I was chatting with a wealthy friend last week about the portfolio returns on my website. He interrupted me with an odd question: "Yeah, but how much did a millionaire make?!"

I wasn't quite following him, and then it struck me. He was under the impression that large stock transactions earn a higher percentage of profit than small transactions do. And he was wrong.

My friend is a self-made man, with several successful careers under his belt... but clearly none of them required a good working knowledge of math.

When a stock goes up 10%, all shareholders make 10% profit -- from the millionaire down to the guy who owns just one share. For example, Gilead Sciences (NYSE:GILD) is up 13.6% since I wrote about it a couple of months ago. All investors who bought then are up 13.6%, with slight variations based on transaction fees.

(Fees are a factor, yes, but you can't assume that the rich guy pays lower fees. As a matter of fact, small investors often manage their own accounts, with ridiculously low transaction fees, and millionaires frequently pay somebody an annual fee to manage their accounts. The case could be made that the small investor has a lower-fee advantage.)

The stock I want to profile today has posted an 85% total return over the past five years -- for millionaires and less well-heeled investors alike.

Abercrombie & Fitch (NYSE:ANF) is a global fashion retailer, with over 1,000 stores. The company has been in business for 122 years and sells a wide variety of casual luxury apparel through four brands that target children, teens and young adults.

Abercrombie is at a pivotal point. After sales reached a record $4.5 billion in fiscal 2013, sales fell to $4.1 billion in fiscal 2014, and are expected to fall again in the current fiscal year, to just over $4 billion, followed by a slight increase next year.

Abercrombie & Fitch is a 122-year-old company that has more than 1,000 stores around the world.

So the key questions are: What is management doing to turn the situation around, and will the turnaround efforts be successful?

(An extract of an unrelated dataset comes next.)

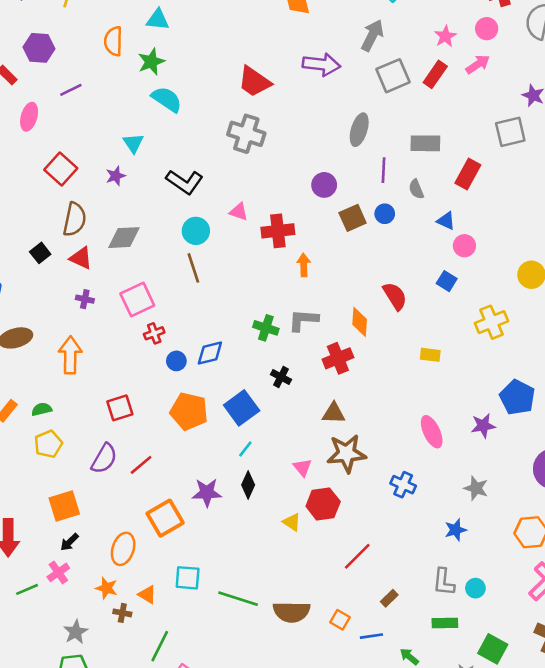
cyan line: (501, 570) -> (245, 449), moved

Recent management changes have resulted in new brand presidents and a new chairman. In June, Abercrombie hired Christos Angelides, a former group product director for Next PLC (OTC: NXGPF), a U.K. fashion retailer that's about 50% larger than Abercrombie, as president of its Abercrombie & Fitch and Abercrombie Kids brands.

Wall Street is expecting Abercrombie to address its fashion viability and competitiveness vs. other fast-fashion retailers, such as Forever 21.

The board of directors also experienced a shake-up this year, with three board members departing as their terms expired. Activist investor Engaged Capital persuaded the company to appoint four new independent directors to its board.

Abercrombie's cost-cutting efforts are ongoing, including the closing of more than 60 stores and the restructuring of its Gilly Hicks brand. Growth in higher-margin sales, including both internationally and online, is contributing to increased profitability. Standard & Poor's forecasts Abercrombie's margins on earnings before interest and taxes (EBIT) will climb from 5.4% in fiscal 2014 to 6.9% in 2015 and 8% in 2016.

Abercrombie posted $1.91 in earnings per share (EPS) in fiscal 2014 (before restructuring charges). The consensus estimate for EPS growth is 24% this year to $2.36, and another 19% next year to $2.80. That projection is higher than Abercrombie's recent guidance, indicating that the Street is expecting aggressive earnings growth.

Abercrombie's balance sheet is strong, with plenty of cash for dividends, share repurchases, and keeping debt at bay. The forward yield is 1.9%, with a payout ratio of 34% on estimated fiscal 2015 earnings. The long-term debt-to-capitalization ratio is 9.4%. And Abercrombie recently authorized a repurchase plan for 16.3 million shares.

ANF is a mid-cap growth stock. Ninety percent of its shares are held by institutions, with Fidelity Investments owning the biggest position, a 13.5% stake.

Abercrombie's share price has been slowly improving all year. The stock broke out of another trading range in mid-June, and is heading toward short-term price resistance at $46. I expect the stock to pause there, then head toward the next resistance level at $54. At that point, today's investors will have a total return of about 31%.

Risks to Consider: A weakening global economy, fashion and inventory risk, or delayed store openings could keep ANF from performing as expected. With a beta of 1.8, Abercrombie's stock is distinctly more volatile than its teen apparel peers.

Action to Take --> Abercrombie shares should appeal to value, growth and income investors alike. My target price is $47.20, based on an increase in ANF's price-to-earnings (P/E) ratio to 20, which is in the upper end of its historical range and represents upside of 14%.